2

I have two different tables with their different columns as below:

CREATE TABLE T1(C1 INT)
CREATE TABLE T2(C2 INT)

Every programmer knows if we write a query with wrong syntax, query compiler should give us an error. Such as this one:

SELECT C1 FROM T2 
--ERROR: Invalid column name 'C1'.

But if we use this wrong query as inner select, unfortunately SQL will execute it:

SELECT * 
FROM T1
WHERE C1 IN (SELECT C1 FROM T2) 
--returns all rows of T1

And also the following wrong query will execute too and returns all rows of T1

SELECT * 
FROM T1
WHERE EXISTS (SELECT C1 FROM T2) 
--returns all rows of T1

It gets worse when we use these wrong queries in UPDATE such as:

UPDATE T1
SET C1 = NULL
WHERE C1 IN (SELECT C1 FROM T2) 
--updates all rows of T1

Now, I want to prevent this bug. I can force my DB developers to be careful but is there any systematic way to prevent this bug?

marc_s
  • 732,580
  • 175
  • 1,330
  • 1,459
Merta
  • 965
  • 1
  • 11
  • 23
  • 1
    Always use a two part name - `Table.Column`. – ta.speot.is Jan 14 '18 at 07:17
  • Just to be clear, this is not a SQL Server bug, The examples are a bug in the application query. Ambiguous column names are resolved the innermost scope. The best practice in multi-table queries is to qualify columns with the table name or alias to avoid surprises and improve maintainability. – Dan Guzman Jan 14 '18 at 13:08
  • You can prevent updates via trigger – Dejan Dozet Jan 14 '18 at 16:50

2 Answers2

6

Ever heard of Correlated Subquery, you can always refer outer query columns inside the subquery

am sure you must have seen queries like this

SELECT * FROM T1 
WHERE EXISTS (SELECT 1 FROM T2 where t1.c1 = t2.c2) 

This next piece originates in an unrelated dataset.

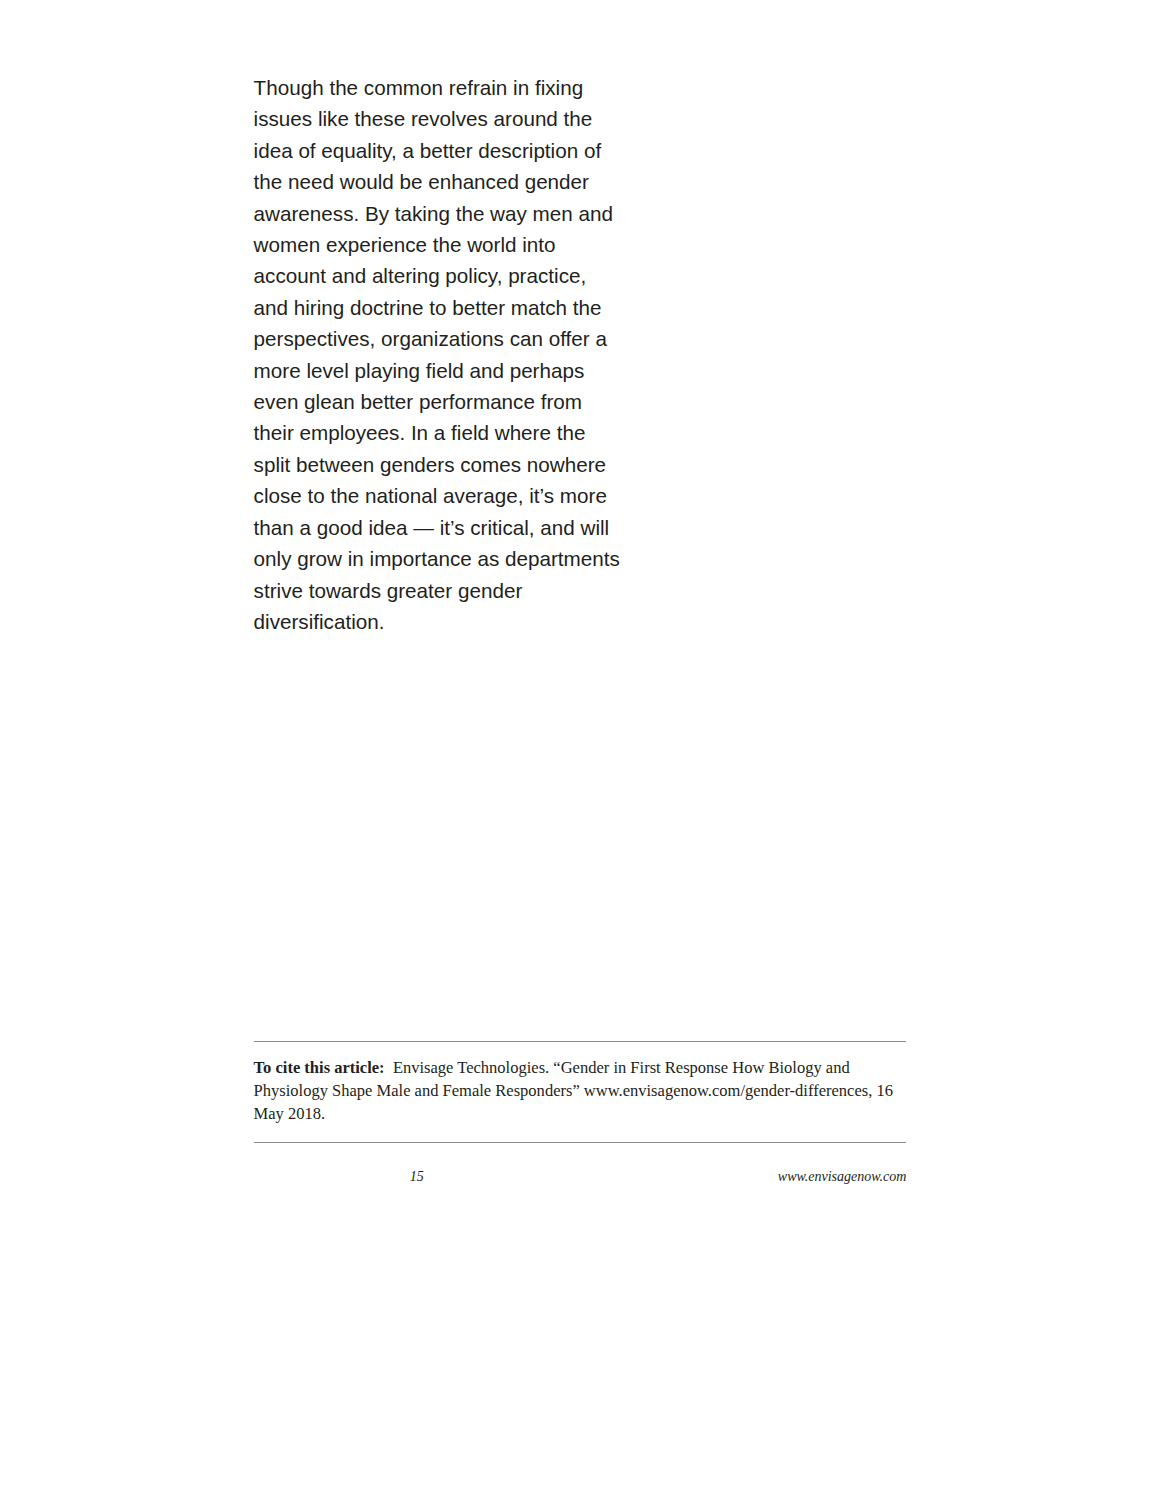Though the common refrain in fixing issues like these revolves around the idea of equality, a better description of the need would be enhanced gender awareness. By taking the way men and women experience the world into account and altering policy, practice, and hiring doctrine to better match the perspectives, organizations can offer a more level playing field and perhaps even glean better performance from their employees. In a field where the split between genders comes nowhere close to the national average, it’s more than a good idea — it’s critical, and will only grow in importance as departments strive towards greater gender diversification.
To cite this article: Envisage Technologies. “Gender in First Response How Biology and Physiology Shape Male and Female Responders” www.envisagenow.com/gender-differences, 16 May 2018.
15
www.envisagenow.com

here C1 column from T1 is referred in Where clause, you are referring in Select thats the difference. There is no BUG here

Pரதீப்
  • 91,748
  • 19
  • 131
  • 172
  • Yes, this is quite common and useful. – ta.speot.is Jan 14 '18 at 07:19
  • 1
    From the documentation: `In queries that include a correlated subquery (also known as a repeating subquery), the subquery depends on the outer query for its values. This means that the subquery is executed repeatedly, once for each row that might be selected by the outer query`. Which means this might execute quite poorly in some cases (although I'm inclined to believe the optimizer is going to Do Something About It). – Clockwork-Muse Jan 14 '18 at 07:20
  • I'd imagine most enterprise grade databases will be able to rewrite a typical correlated subquery so that the query is executed only once.. if it makes you feel happier though, there's usually little harm in taking the correlated query and inner joining it as a subquery in the join area. Profiling the two will tell you whether your database successfully rewrote it – Caius Jard Jan 14 '18 at 20:03
5

Is there any systematic way to prevent this bug?

Always use two-part names - [Table].[Column].

ta.speot.is
  • 26,914
  • 8
  • 68
  • 96